Sunday, December 18, 2011

Stop reporting index returns without including dividends

It is frustrating to see sloppy financial reporting, particularly from professionals. Here is an example.
Reuters: The benchmark S&P 500 index is down about 3 percent for the year and would need to climb above 1,257.64 in order to end higher for the year.
Another example from Bespoke Investment Group:

Wrong. S&P 500 is down 1% not 3% because we had 2% worth of dividends this year. 2% may not seem like much, but to put things in perspective, the 10-year treasury yield is 1.85% and the 5-year treasury yield is 0.8%.  Dividend can not be ignored for a developed economy like the US, particularly when comparing returns with emerging market nations such as Namibia.

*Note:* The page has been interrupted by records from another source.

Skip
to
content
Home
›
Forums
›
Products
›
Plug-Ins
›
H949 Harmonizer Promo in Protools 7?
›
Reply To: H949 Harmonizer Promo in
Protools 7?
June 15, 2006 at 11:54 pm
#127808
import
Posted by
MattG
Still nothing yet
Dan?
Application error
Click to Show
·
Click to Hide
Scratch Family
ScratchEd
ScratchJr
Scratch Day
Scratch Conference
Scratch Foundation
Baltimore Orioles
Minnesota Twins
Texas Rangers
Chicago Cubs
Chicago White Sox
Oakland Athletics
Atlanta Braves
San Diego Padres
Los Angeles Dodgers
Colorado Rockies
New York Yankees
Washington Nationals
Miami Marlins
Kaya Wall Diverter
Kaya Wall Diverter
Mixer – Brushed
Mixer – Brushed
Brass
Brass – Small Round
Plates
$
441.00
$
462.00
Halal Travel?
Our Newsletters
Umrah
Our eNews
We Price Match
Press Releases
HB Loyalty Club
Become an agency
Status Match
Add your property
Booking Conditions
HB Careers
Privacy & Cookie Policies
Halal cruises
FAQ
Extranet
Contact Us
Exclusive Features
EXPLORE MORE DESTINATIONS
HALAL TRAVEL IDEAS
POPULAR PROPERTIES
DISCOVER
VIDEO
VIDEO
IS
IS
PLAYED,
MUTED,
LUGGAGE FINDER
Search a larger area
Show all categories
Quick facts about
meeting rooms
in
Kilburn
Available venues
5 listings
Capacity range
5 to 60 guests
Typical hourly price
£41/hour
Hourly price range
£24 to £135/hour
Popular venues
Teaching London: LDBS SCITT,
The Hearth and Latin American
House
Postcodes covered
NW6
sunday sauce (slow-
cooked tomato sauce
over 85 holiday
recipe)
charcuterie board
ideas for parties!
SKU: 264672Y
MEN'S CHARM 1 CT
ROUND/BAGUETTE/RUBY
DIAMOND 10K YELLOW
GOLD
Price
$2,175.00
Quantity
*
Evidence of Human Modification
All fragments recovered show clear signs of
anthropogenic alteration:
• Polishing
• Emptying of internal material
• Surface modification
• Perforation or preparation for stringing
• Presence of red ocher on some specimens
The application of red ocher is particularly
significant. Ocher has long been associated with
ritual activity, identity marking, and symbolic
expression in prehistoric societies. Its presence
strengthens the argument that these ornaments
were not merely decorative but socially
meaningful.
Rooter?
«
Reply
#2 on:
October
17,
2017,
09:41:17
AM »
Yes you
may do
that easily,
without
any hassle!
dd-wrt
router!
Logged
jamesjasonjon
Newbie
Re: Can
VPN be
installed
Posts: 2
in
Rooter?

Dividend yield is also a good indicator of the relative value of equities in a developed economy. In fact the two percent can be viewed as another bullish indicator. The chart below shows the ratio of the S&P500 dividend yield to the 10-year treasury yield over time - we are near recent highs.This makes high dividend stocks particularly attractive.

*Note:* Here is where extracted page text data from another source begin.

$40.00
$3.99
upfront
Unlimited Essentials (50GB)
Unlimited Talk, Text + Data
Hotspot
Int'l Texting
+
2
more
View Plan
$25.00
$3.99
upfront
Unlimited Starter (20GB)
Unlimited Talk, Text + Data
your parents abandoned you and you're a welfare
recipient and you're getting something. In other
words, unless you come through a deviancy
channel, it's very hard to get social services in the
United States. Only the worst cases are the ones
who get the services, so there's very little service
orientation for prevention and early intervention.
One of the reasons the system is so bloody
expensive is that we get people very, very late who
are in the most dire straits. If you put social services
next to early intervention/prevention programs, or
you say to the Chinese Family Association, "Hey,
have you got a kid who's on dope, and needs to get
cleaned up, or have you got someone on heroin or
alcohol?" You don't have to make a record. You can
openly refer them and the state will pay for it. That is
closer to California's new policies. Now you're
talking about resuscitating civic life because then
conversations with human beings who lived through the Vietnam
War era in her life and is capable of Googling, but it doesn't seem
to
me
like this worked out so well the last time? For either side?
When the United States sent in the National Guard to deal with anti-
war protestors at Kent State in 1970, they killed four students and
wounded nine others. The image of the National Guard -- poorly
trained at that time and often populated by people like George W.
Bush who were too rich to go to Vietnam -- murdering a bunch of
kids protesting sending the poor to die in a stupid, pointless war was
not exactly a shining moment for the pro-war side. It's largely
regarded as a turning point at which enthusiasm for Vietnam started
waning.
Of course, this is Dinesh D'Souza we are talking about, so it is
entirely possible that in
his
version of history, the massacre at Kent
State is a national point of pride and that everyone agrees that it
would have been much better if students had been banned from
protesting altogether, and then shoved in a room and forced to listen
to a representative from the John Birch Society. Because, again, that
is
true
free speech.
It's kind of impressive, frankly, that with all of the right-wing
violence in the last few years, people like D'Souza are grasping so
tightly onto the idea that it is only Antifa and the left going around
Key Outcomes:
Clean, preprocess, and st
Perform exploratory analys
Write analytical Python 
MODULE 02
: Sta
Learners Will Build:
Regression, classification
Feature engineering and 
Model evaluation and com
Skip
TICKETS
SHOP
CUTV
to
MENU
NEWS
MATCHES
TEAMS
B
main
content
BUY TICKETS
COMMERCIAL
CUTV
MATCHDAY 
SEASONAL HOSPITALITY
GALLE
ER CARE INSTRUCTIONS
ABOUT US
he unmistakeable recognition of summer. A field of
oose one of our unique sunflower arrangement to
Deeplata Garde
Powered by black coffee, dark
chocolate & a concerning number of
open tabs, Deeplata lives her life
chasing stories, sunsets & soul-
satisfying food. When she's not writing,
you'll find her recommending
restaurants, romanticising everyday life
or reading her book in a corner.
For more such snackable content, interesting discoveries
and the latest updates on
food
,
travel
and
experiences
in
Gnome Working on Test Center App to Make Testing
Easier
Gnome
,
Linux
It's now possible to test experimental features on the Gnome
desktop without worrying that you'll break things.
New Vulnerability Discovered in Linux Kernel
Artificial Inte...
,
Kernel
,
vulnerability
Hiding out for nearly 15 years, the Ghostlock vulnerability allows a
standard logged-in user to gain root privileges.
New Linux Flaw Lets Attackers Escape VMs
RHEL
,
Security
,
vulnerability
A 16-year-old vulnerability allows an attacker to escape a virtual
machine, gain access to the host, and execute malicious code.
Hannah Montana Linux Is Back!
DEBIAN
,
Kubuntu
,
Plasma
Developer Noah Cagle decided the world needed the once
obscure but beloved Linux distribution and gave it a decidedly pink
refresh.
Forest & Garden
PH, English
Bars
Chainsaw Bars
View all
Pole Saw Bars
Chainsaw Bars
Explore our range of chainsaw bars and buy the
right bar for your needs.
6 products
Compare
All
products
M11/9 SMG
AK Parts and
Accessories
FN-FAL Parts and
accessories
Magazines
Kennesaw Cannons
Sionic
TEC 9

Ratio: (S&P500 dividend yield)/(10-year treasury yield)
Some may argue that treasuries are overpriced thus distorting this ratio, but it is highly unlikely that treasuries will sell off significantly in the near term without a rally in equities.

So to all the financial journalists out there, please do your homework when reporting/comparing index returns.  In a slow growth, low rate environment like we have in the US, dividends can be a major component of stock returns and represent cash in shareholders pockets.